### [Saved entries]
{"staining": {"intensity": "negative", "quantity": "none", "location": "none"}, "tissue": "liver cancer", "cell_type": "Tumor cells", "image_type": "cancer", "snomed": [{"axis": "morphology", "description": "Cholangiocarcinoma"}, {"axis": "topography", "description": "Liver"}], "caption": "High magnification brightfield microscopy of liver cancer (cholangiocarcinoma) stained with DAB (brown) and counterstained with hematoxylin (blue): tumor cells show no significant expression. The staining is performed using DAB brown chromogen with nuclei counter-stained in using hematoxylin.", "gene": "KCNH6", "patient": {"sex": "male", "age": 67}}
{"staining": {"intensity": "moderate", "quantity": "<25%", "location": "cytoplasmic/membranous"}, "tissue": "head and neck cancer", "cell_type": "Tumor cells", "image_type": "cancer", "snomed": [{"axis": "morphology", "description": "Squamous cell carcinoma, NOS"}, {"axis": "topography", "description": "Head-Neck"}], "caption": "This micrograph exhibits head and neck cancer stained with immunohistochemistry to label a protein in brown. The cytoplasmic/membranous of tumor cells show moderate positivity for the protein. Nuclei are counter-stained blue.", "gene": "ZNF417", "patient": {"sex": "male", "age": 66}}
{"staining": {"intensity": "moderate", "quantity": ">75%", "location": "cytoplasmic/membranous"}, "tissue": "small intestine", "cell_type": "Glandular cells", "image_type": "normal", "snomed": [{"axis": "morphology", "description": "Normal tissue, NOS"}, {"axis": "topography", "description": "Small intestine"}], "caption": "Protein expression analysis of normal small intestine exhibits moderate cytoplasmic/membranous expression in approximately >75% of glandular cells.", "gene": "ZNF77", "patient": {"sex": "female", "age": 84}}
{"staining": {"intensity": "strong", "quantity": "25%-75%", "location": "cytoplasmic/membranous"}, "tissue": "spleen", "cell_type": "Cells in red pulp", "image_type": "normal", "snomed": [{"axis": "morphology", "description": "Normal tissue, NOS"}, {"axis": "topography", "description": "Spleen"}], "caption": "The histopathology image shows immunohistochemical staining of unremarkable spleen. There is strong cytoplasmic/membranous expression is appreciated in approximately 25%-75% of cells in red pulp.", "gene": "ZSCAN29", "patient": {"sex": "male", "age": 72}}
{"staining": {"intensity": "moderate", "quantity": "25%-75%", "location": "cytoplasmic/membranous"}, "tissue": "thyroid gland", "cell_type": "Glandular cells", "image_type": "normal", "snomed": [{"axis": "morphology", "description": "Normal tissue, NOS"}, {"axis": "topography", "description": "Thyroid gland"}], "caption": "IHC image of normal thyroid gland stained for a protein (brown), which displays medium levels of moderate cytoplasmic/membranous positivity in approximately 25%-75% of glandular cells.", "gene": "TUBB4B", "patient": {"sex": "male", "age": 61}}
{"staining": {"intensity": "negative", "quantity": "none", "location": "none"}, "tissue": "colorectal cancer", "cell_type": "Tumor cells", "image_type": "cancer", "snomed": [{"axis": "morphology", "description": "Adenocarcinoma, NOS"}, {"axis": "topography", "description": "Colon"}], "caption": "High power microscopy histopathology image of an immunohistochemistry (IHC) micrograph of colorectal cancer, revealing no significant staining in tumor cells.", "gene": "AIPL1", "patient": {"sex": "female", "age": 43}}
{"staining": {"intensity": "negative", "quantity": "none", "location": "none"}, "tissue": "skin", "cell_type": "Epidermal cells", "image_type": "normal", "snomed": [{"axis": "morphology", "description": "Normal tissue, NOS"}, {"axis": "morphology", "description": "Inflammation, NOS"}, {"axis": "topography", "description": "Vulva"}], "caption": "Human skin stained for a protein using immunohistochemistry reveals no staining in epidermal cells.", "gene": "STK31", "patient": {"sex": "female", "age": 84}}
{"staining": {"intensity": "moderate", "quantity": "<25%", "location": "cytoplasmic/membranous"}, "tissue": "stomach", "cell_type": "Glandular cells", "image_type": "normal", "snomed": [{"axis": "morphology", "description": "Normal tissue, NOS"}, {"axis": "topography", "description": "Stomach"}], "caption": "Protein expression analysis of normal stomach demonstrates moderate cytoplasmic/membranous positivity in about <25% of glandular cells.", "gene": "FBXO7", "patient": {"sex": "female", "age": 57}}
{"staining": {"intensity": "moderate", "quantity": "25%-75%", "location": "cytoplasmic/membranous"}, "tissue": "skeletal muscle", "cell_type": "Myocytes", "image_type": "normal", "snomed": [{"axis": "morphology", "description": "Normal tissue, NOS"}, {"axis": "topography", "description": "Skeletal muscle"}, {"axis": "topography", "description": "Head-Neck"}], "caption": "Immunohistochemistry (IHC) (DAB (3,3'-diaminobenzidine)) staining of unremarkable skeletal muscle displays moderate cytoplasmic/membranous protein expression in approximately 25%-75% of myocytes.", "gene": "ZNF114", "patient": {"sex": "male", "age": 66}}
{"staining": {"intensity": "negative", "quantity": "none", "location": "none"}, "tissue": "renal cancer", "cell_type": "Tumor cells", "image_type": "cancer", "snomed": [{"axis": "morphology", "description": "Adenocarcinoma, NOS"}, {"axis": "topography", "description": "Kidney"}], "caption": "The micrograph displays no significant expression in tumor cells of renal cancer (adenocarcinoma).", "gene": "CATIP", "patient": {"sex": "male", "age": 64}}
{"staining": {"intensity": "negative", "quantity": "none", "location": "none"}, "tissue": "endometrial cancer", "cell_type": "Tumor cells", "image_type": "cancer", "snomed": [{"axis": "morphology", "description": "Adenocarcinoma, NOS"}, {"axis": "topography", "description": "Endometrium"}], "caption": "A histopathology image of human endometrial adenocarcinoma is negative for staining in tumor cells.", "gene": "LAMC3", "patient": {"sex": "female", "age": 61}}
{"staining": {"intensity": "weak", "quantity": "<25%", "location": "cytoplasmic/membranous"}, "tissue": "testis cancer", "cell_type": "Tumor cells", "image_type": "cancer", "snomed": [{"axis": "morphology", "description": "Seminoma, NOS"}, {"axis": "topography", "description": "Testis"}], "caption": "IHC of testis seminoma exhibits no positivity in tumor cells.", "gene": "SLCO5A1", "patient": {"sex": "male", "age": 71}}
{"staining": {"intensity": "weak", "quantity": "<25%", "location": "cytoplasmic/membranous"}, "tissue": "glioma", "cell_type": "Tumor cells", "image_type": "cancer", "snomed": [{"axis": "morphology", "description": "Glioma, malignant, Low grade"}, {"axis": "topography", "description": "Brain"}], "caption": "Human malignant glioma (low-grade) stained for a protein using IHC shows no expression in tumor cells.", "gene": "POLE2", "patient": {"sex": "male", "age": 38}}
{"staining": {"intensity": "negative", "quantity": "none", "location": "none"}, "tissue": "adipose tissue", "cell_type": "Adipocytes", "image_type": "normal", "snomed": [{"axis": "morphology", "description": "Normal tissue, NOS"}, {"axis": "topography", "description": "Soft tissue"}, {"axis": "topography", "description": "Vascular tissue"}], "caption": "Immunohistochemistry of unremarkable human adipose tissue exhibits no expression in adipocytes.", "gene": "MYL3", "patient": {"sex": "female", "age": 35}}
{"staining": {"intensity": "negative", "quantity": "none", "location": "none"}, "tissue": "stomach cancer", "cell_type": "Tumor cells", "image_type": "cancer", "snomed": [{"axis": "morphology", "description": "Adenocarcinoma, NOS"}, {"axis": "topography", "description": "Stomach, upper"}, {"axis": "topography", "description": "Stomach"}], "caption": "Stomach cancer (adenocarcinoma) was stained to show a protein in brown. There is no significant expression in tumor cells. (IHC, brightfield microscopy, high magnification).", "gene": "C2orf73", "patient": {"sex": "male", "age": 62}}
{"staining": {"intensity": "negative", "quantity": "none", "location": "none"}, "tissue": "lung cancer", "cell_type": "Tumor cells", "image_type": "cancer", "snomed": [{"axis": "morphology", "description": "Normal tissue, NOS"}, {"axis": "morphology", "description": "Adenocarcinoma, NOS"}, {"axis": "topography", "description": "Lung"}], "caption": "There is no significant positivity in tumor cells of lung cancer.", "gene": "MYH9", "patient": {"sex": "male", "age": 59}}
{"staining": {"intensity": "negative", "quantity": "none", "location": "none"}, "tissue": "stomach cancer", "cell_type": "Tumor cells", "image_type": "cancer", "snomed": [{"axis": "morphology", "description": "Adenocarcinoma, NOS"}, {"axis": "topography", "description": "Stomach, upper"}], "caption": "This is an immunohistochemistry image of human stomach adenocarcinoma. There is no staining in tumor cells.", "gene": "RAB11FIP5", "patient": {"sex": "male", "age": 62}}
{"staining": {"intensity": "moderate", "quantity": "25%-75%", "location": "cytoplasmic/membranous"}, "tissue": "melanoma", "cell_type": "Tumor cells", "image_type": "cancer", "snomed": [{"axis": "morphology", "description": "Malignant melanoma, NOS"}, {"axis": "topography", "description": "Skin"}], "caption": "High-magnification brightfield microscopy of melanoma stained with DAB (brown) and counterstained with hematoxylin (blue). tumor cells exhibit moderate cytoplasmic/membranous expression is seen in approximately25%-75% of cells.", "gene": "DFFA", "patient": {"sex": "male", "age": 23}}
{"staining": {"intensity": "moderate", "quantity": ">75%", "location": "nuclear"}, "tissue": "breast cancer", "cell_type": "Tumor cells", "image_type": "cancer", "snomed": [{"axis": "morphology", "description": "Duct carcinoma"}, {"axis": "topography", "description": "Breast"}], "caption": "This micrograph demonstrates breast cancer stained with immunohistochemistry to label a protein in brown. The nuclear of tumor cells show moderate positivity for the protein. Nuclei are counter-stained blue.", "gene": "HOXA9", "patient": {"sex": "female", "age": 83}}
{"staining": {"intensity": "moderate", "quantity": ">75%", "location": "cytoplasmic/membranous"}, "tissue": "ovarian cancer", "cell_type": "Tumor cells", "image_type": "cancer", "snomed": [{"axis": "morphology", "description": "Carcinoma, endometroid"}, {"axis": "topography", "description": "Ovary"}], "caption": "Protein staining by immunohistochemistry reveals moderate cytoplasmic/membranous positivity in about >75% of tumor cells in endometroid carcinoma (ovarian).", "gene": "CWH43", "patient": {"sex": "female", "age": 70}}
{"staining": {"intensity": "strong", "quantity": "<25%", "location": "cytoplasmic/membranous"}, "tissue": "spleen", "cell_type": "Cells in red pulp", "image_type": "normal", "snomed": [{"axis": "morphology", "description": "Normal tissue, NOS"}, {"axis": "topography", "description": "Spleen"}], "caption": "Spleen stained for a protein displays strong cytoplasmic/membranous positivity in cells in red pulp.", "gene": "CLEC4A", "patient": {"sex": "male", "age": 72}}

### [WHAT THE TASK ASKS]
Among the records above, find each line holding the string "counterstained" and pull it out.

### [COMPLETED EXERCISE]
{"staining": {"intensity": "negative", "quantity": "none", "location": "none"}, "tissue": "liver cancer", "cell_type": "Tumor cells", "image_type": "cancer", "snomed": [{"axis": "morphology", "description": "Cholangiocarcinoma"}, {"axis": "topography", "description": "Liver"}], "caption": "High magnification brightfield microscopy of liver cancer (cholangiocarcinoma) stained with DAB (brown) and counterstained with hematoxylin (blue): tumor cells show no significant expression. The staining is performed using DAB brown chromogen with nuclei counter-stained in using hematoxylin.", "gene": "KCNH6", "patient": {"sex": "male", "age": 67}}
{"staining": {"intensity": "moderate", "quantity": "25%-75%", "location": "cytoplasmic/membranous"}, "tissue": "melanoma", "cell_type": "Tumor cells", "image_type": "cancer", "snomed": [{"axis": "morphology", "description": "Malignant melanoma, NOS"}, {"axis": "topography", "description": "Skin"}], "caption": "High-magnification brightfield microscopy of melanoma stained with DAB (brown) and counterstained with hematoxylin (blue). tumor cells exhibit moderate cytoplasmic/membranous expression is seen in approximately25%-75% of cells.", "gene": "DFFA", "patient": {"sex": "male", "age": 23}}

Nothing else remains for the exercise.